O ministro André Mendonça reforçou a tese de Barroso na revisão do FGTS e acrescentou, em seu voto, que a TR é inconstitucional.
Porém, Barroso diz que a revisão não será retroativa. Deste modo, os recursos depositados nas contas dos trabalhadores a partir da decisão da Corte seriam atualizados em 6,17% ao ano, mas a decisão não surtiria efeito sobre valores anteriores.

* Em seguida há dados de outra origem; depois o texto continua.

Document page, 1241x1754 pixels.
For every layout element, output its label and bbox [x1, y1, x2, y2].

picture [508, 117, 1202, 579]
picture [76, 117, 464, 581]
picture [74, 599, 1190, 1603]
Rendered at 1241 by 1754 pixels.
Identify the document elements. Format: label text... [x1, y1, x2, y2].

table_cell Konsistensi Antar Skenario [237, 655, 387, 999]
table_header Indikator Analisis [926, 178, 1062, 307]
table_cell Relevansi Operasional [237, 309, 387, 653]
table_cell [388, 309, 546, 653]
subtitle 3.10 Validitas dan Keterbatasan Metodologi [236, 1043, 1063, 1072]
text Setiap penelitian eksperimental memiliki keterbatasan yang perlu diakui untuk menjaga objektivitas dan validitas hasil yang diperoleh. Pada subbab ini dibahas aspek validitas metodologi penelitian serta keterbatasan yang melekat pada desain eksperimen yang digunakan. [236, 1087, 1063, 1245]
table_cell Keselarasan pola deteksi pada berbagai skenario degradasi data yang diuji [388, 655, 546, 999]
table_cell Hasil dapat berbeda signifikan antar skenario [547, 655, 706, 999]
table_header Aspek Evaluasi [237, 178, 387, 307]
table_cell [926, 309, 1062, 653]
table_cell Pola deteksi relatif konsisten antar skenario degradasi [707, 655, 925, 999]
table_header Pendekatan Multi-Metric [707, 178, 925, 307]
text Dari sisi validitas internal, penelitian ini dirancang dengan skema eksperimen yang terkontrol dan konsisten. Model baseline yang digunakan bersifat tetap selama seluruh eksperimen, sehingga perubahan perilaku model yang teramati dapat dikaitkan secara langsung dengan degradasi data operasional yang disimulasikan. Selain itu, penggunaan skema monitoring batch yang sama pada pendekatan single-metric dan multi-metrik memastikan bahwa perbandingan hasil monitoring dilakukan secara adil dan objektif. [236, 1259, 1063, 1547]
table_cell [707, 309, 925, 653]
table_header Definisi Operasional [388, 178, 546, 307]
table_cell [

Após a votação de Barroso e Mendonça, a ministra Rosa Weber suspendeu o julgamento, adiando-o para o dia 27 de abril.
Quem vai poder solicitar a revisão do FGTS?
Todos os trabalhadores que exerceram alguma atividade com carteira assinada entre 1999 a 2023 vão poder solicitar a revisão do FGTS.
Mas há a necessidade de verificar se a revisão vai ser vantajosa para o trabalhador. Ela será vantajosa para quem teve um grande salário e que também trabalhou sempre na mesma empresa.
Ela não será vantajosa para o trabalhador que ficou muito tempo sem trabalhar com carteira assinada. Principalmente se tivesse um salário menor. Neste caso, a revisão não é recomendada.
Caso o STF decida substituir a TR pelo INPC (Índice Nacional de Preços ao Consumidor) entre 1999 e 2023, o ganho aos trabalhadores chegaria a R$ 720 bilhões, segundo estimativa do Instituto Fundo de Garantia, voltado a evitar perdas no FGTS por seus associados.